Я коротко рассказал о колонии Горького, о ее жизни и работе. Коротко описал наши задачи: чистота, работа, учеба, новая жизнь, новое человеческое счастье. Коротко обратился к их человеческой пролетарской чести, ведь они живут в счастливой стране, где нет панов и капиталистов, где человек может на свободе расти и развиваться в радостном труде. Я скоро устал, не поддержанный живым вниманием слушателей. Было похоже, как если бы я обращался к шкафам, бочкам, ящикам. Я объявил, что воспитанники должны организоваться по отрядам, в каждом отряде двадцать человек, просил назвать четырнадцать фамилий для назначения командирами. Они молчали. Я просил задавать вопросы, они тоже молчали. На возвышение вышел Кудлатый и сказал:
– Собственно говоря, как вам не стыдно? Вы хлеб лопаете, и картошку лопаете, и борщ, а кто это обязан для вас делать? Кто обязан? А я вам завтра если не дам обедать? Как тогда?
И на этот вопрос никто ничего не ответил. Вообще «народ безмолвствовал».[190]
Кудлатый рассердился:
– Тогда я предлагаю с завтрашнего дня работать по шесть часов – надо же сеять, черт бы вас побрал! Будете работать?
Кто-то один крикнул из далекого угла:
– Будем!
Вся толпа не спеша оглянулась на голос и снова выпрямила линии тусклых физиономий.
Я глянул на Задорова. Он засмеялся в ответ на мое смущение и положил руку на мое плечо:
– Ничего, Антон Семенович, это пройдет!
[4] «Все хорошо»
Мы провозились до глубокой ночи в попытках организовать куряжанскую толпу. Рабфаковцы ходили по спальням и снова переписывали воспитанников, стараясь составить отряды. Бродил по спальням и я, захватив с собою Горьковского в качестве измерительного инструмента. Нам нужно было, хотя бы на глаз, определить первые признаки коллектива, хотя бы в редких местах найти следы социального клея. Горьковский чутко поводил носом в темной спальне и спрашивал:
– А ну? Какая тут компания?
Ни компаний, ни единиц почти не было в спальнях. Черт их знает, куда они расползались, эти куряжане. Мы расспрашивали присутствовавших, кто в спальне живет, кто с кем дружит, кто здесь плохой, кто хороший, но ответы нас не радовали. Большинство куряжан не знали своих соседей, редко знали даже имена, в лучшем случае называли прозвища: Ухо, Подметка, Комаха, Шофер – или вспоминали внешние приметы:
– На этой койке рябой, а на этой – из Валок пригнали.

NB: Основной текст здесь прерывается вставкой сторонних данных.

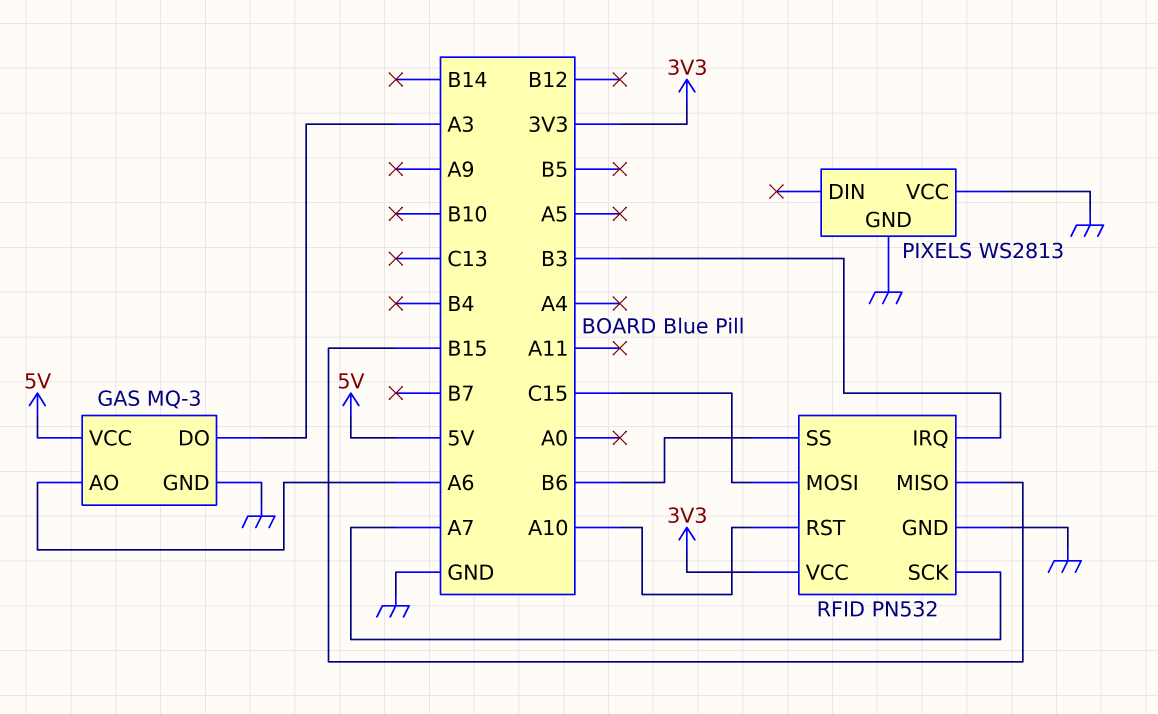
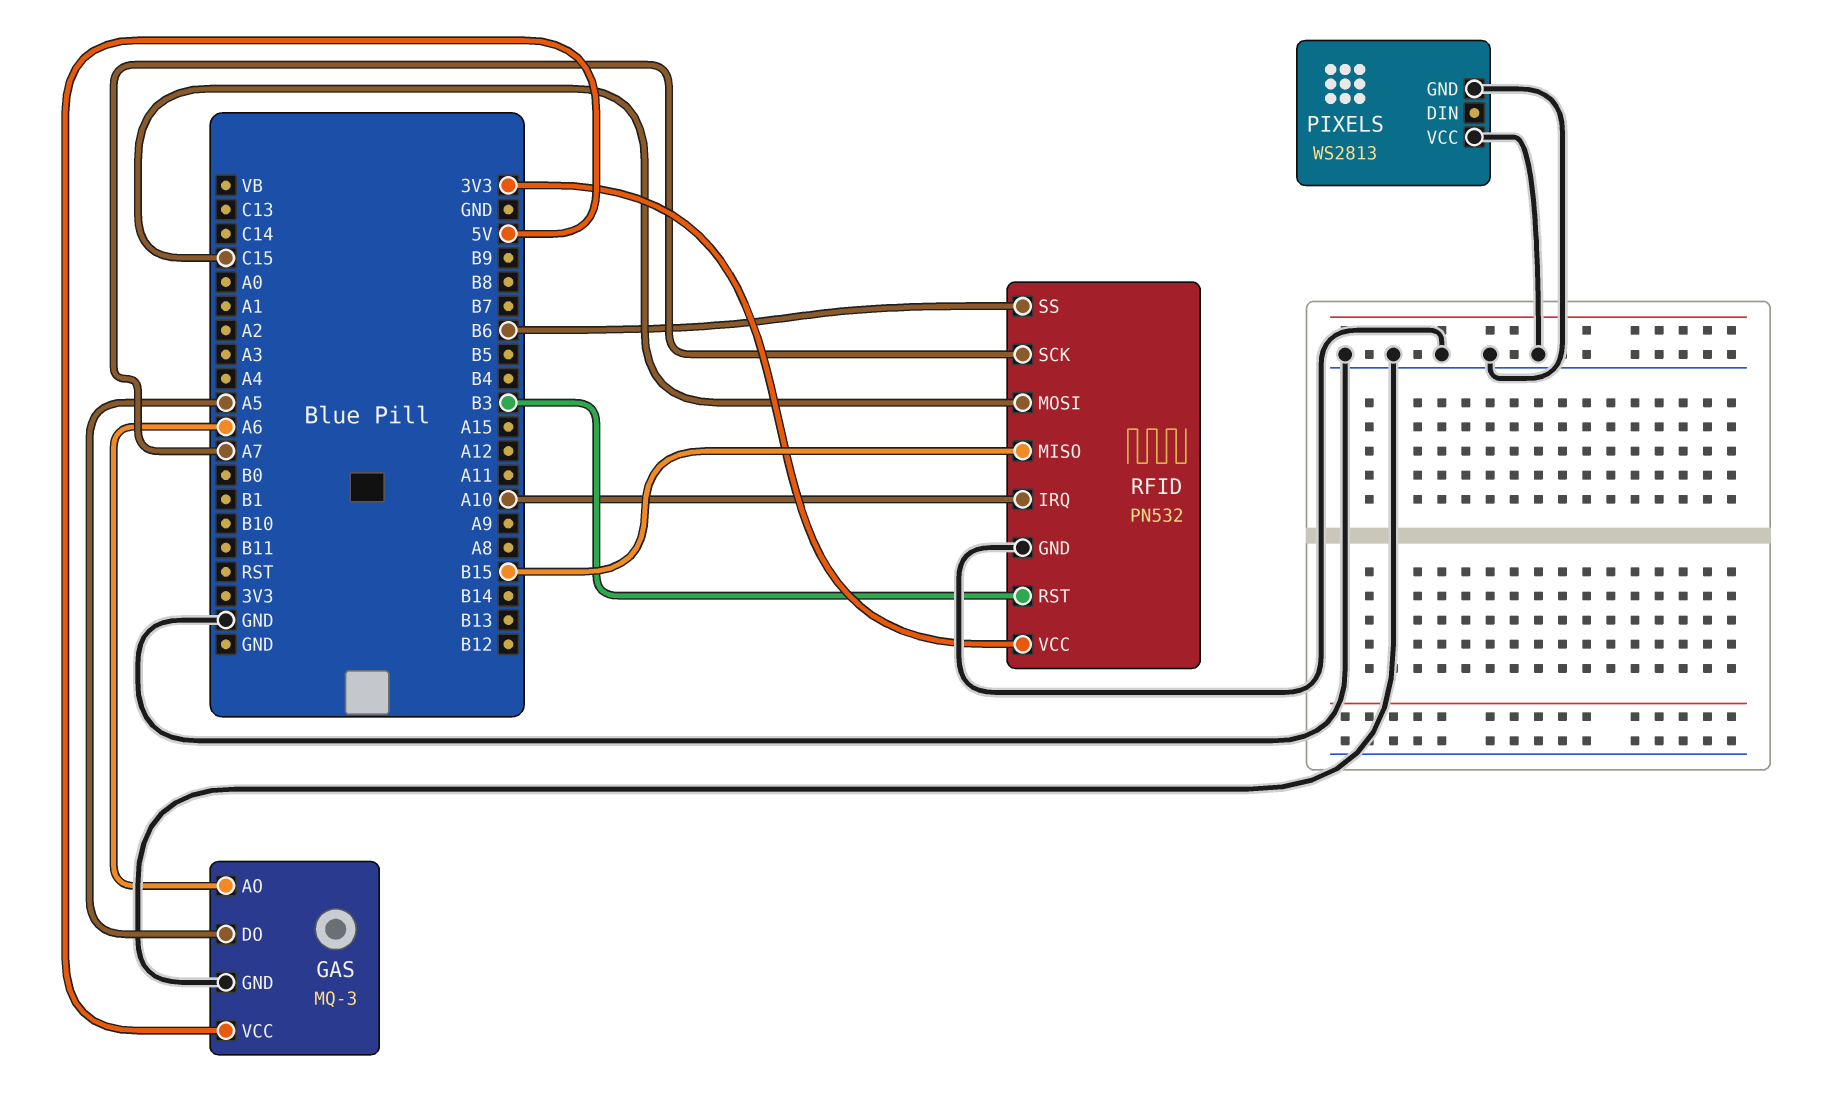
GAS pin DO: A3 -> A5
RFID pin IRQ: B3 -> A10
RFID pin RST: A10 -> B3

В некоторых местах мы ощущали и слабые запахи социального клея, но склеивалось вместе не то, что нам было нужно.
К ночи я все-таки имел представление о составе Куряжа.
Разумеется, это были настоящие беспризорные, но это не были беспризорные, так сказать, классические. Почему-то в нашей литературе и среди нашей интеллигенции представление о беспризорном сложилось в образе некоего байроновского героя. Беспризорный – это прежде всего якобы философ, и притом очень остроумный, анархист и разрушитель, блатняк и противник решительно всех этических систем. Перепуганные и слезливые педагогические деятели прибавили к этому образу целый ассортимент более или менее пышных перьев, надерганных из хвостов социологии, рефлексологии и других богатых наших родственников. Глубоко веровали, что беспризорные организованы, что у них есть вожаки и дисциплина, целая стратегия воровского действия и правила внутреннего распорядка. Для беспризорных не пожалели даже специальных ученых терминов: «самовозникающий коллектив» и т. п.